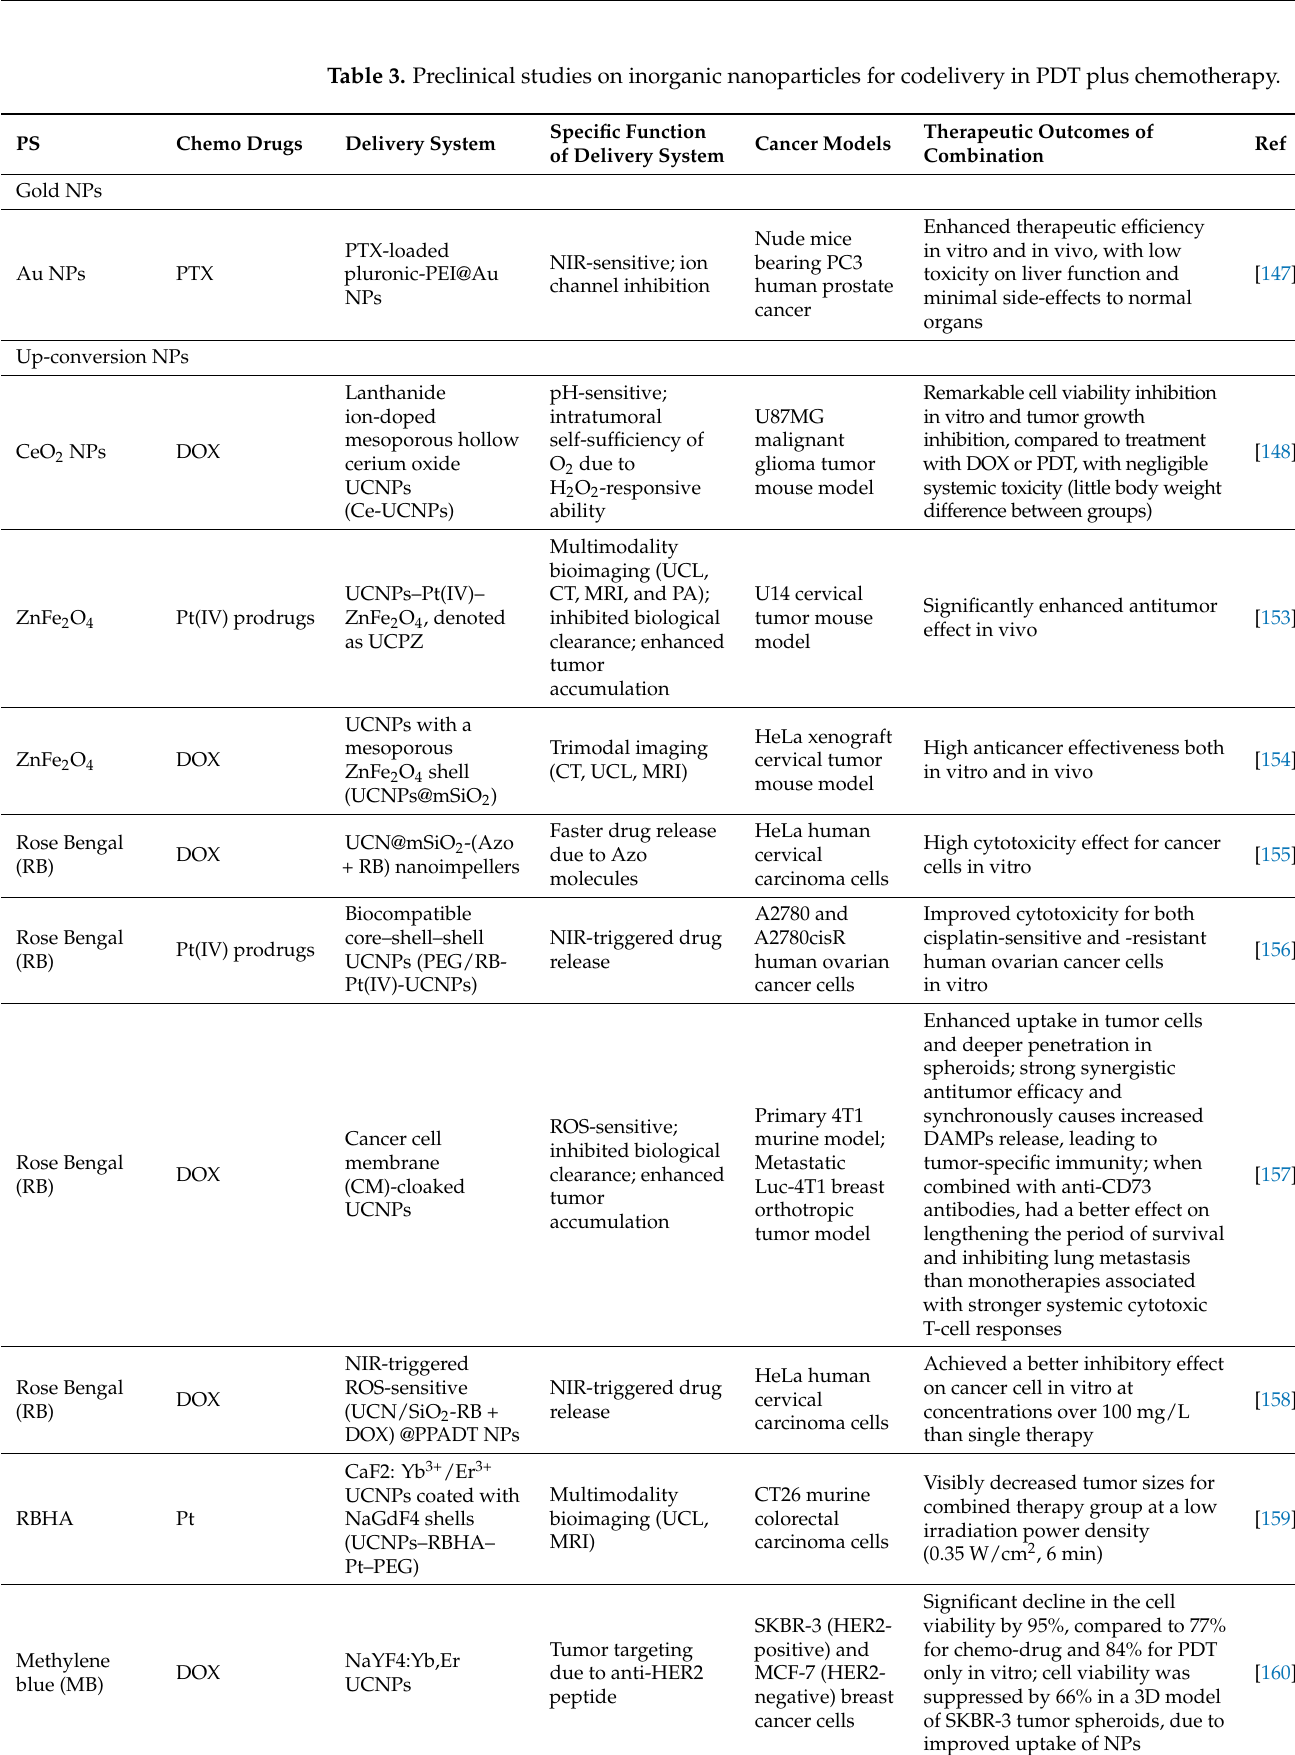
Table 3. Preclinical studies on inorganic nanoparticles for codelivery in PDT plus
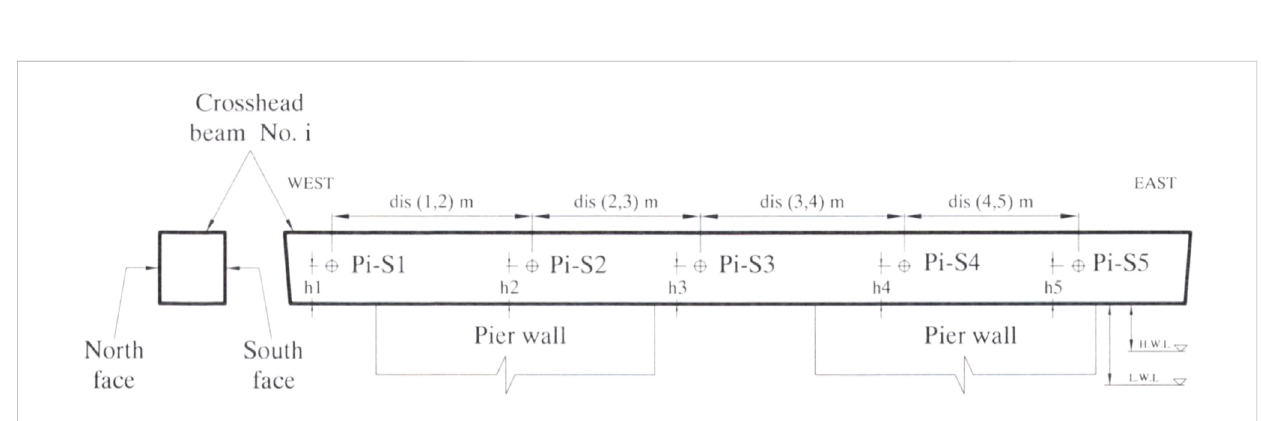
FIGURE 2 Cores symbolizing system (Kenshel, 2009, pp.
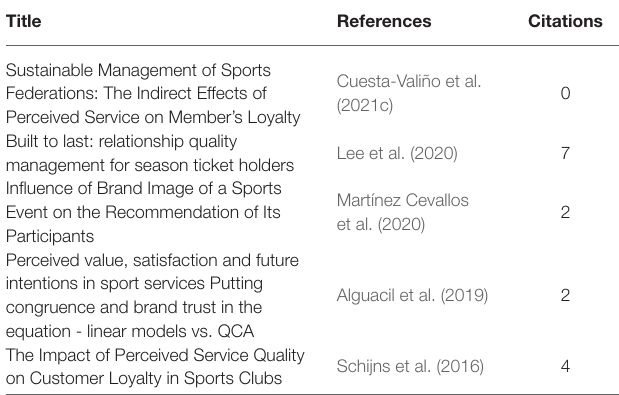
TABLE 8 | Articles that include all analyzed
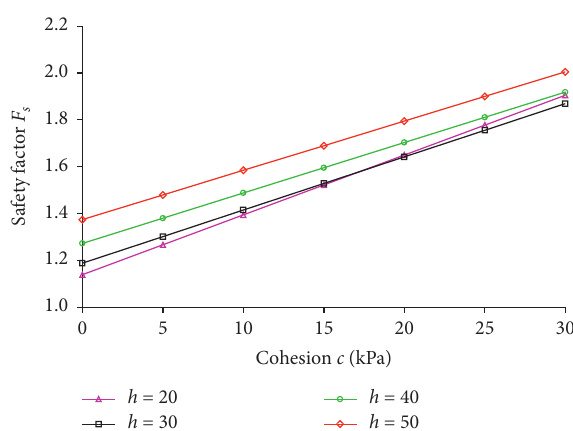
Figure 6: Relationship between the safety factor and cohesion of the weak interlayer.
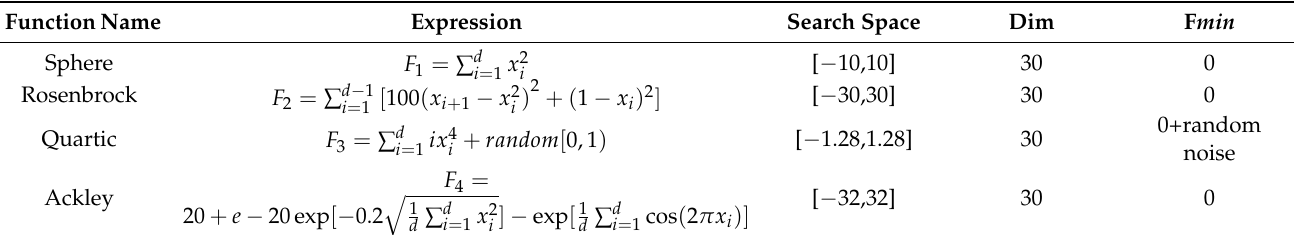
Table 1. Test functions and specific information.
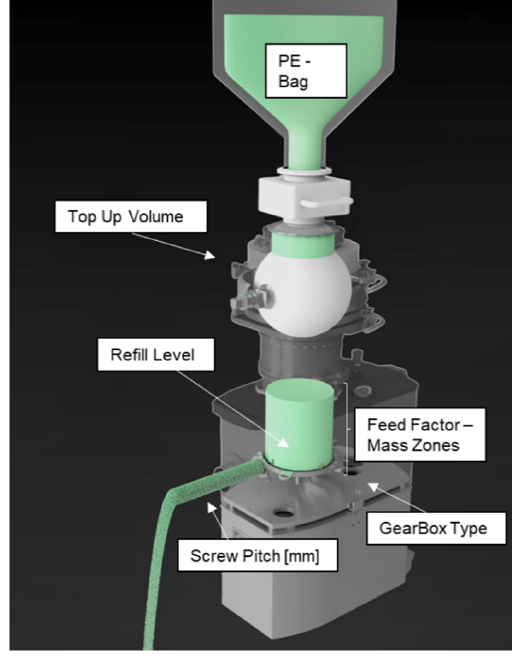
Figure 2. Overview of a GEA Compact Feeder and corresponding adjustment options.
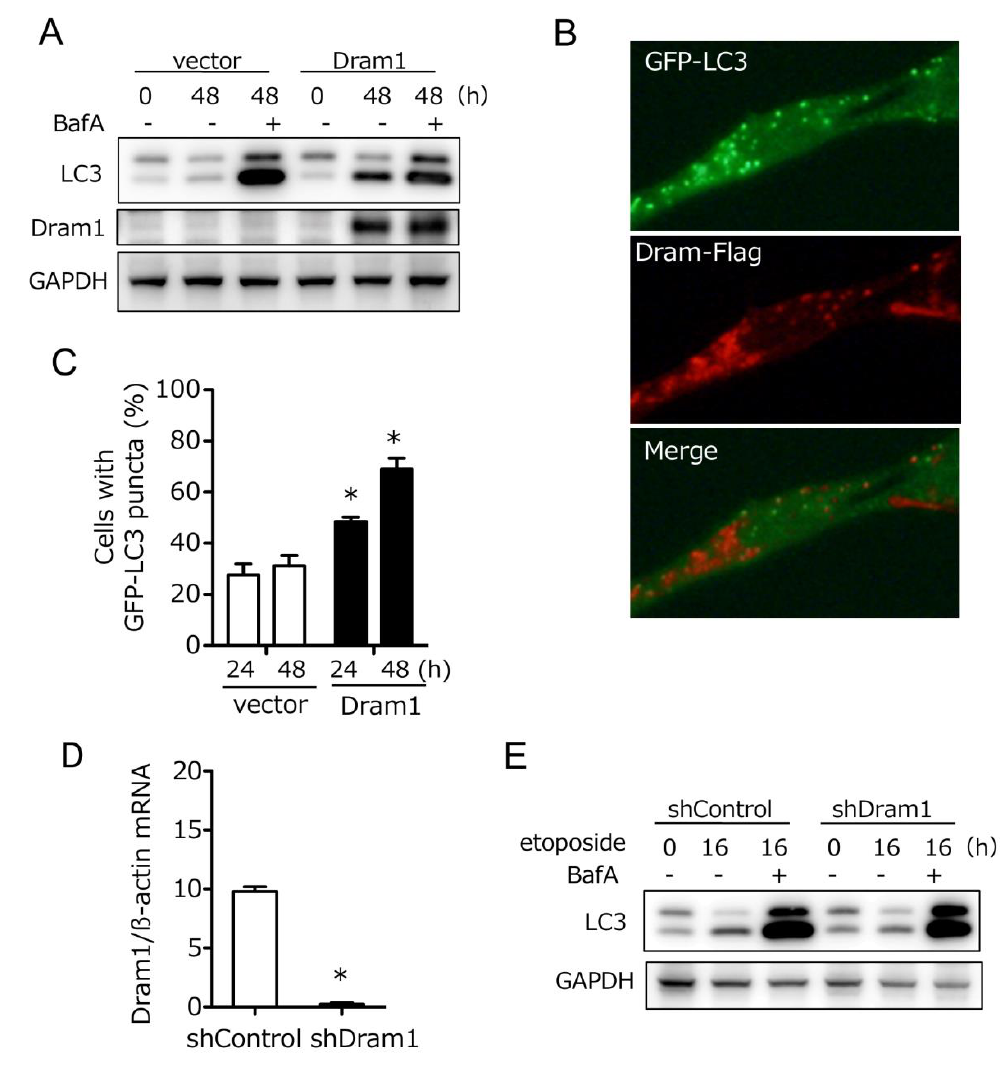
FIGURE 5: Dram1 is sufficient to induce conventional autophagy, but is not involved in etoposide-induced conventional autophagy . (A-C) Dram1 is sufficient to induce conventional autophagy. (A) WT MEFs were transfected with dram1-flag or a control vector for the indicated times in the presence or absence of bafilomycin A1 (BafA; 10 nM), and the expression of each protein was analyzed by western blotting. GAPDH was included as a loading control. (B, C) GFP-LC3-expressing WT MEFs were transfected with dram1-flag or control vector for the indicated times, and then immunostained with an anti-Flag antibody (red). GFP-LC3 signals are shown in green. Representative images at 24 h are shown in (B) . (C) The proportion of cells with LC3 puncta was calculated (n > 100 cells in each experiment). Data are shown as the mean + SD (n = 3 experiments). *p < 0.05 vs the value of “vector 24 h”. (D, E) Dram1 is not involved in etoposide-induced conventional autophagy. (D) shDram1-transfected and control WT MEFs were incubated with 10 µM etoposide for 8 h, and Dram1 ex- pression was assessed by qPCR using mRNA. *p < 0.05. (E) The indicated WT MEFs were treated with etoposide (10 µM) for the indicated times in the presence or absence of bafilomycin A1 (10 nM), and the expression of each protein was analyzed by western blotting. GAPDH was included as a loading OPEN ACCESS | www.cell-stress.com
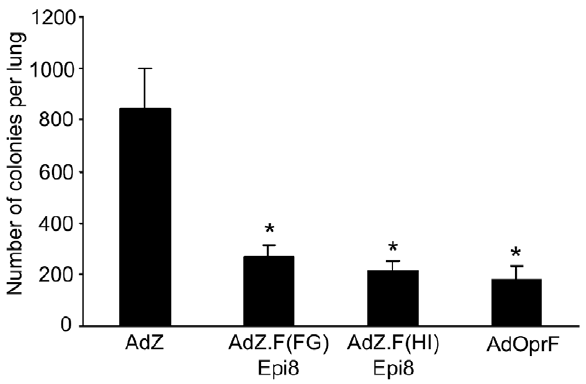
Figure 8. Protective anti- P. aeruginosa immunity induced by immunization with Epi8 fiber-modified Ad vectors. BALB/c mice were immunized via the intramuscular route with AdZ.F(FG)Epi8, AdZ.F(HI)Epi8, AdOprF and AdZ at a dose of 10 10 pu/mouse followed by boost immunizations after 2 and 5 wk. Eight weeks after immunization, mice were challenged with agar-encapsulated P. aeruginosa (4 6 10 6 cfu). Bacterial counts in lung homogenate were performed after 24 h. Data are shown as means 6 SEM of 5 mice/ group. * denotes p , 0.05, compared to AdZ-immunized mice.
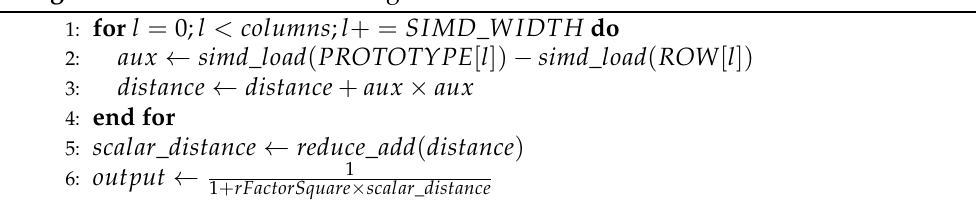
Algorithm 8: SIMD version of Algorithm 5 line 5.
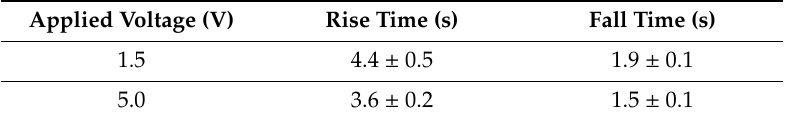
Table 1. UV sensor response times for 1.5 V and 5 V applied between the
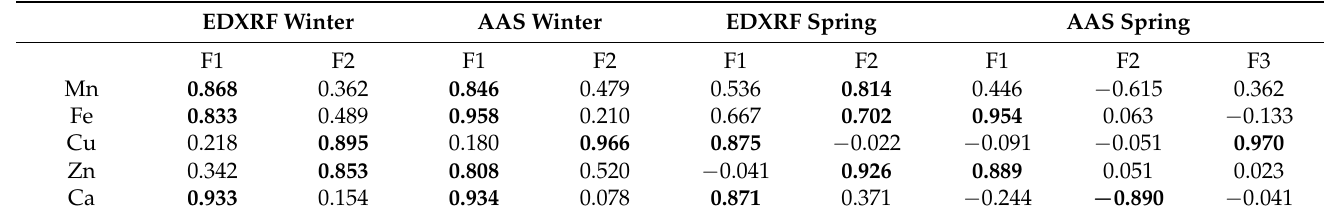
Table 10. Factor loadings matrix for the PM10 chemical composition obtained after applying the factor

•••••

# EXERCISE REQUIREMENTS:
The lines above starting at the one that holds "Figure 2. Overview" and ending at the one that holds "FIGURE 5: Dram1" are to be written out exactly, ends included, and no pictures are to be copied.

# ANSWER SECTION:
Figure 2. Overview of a GEA Compact Feeder and corresponding adjustment options.
FIGURE 5: Dram1 is sufficient to induce conventional autophagy, but is not involved in etoposide-induced conventional autophagy . (A-C) Dram1 is sufficient to induce conventional autophagy. (A) WT MEFs were transfected with dram1-flag or a control vector for the indicated times in the presence or absence of bafilomycin A1 (BafA; 10 nM), and the expression of each protein was analyzed by western blotting. GAPDH was included as a loading control. (B, C) GFP-LC3-expressing WT MEFs were transfected with dram1-flag or control vector for the indicated times, and then immunostained with an anti-Flag antibody (red). GFP-LC3 signals are shown in green. Representative images at 24 h are shown in (B) . (C) The proportion of cells with LC3 puncta was calculated (n > 100 cells in each experiment). Data are shown as the mean + SD (n = 3 experiments). *p < 0.05 vs the value of “vector 24 h”. (D, E) Dram1 is not involved in etoposide-induced conventional autophagy. (D) shDram1-transfected and control WT MEFs were incubated with 10 µM etoposide for 8 h, and Dram1 ex- pression was assessed by qPCR using mRNA. *p < 0.05. (E) The indicated WT MEFs were treated with etoposide (10 µM) for the indicated times in the presence or absence of bafilomycin A1 (10 nM), and the expression of each protein was analyzed by western blotting. GAPDH was included as a loading OPEN ACCESS | www.cell-stress.com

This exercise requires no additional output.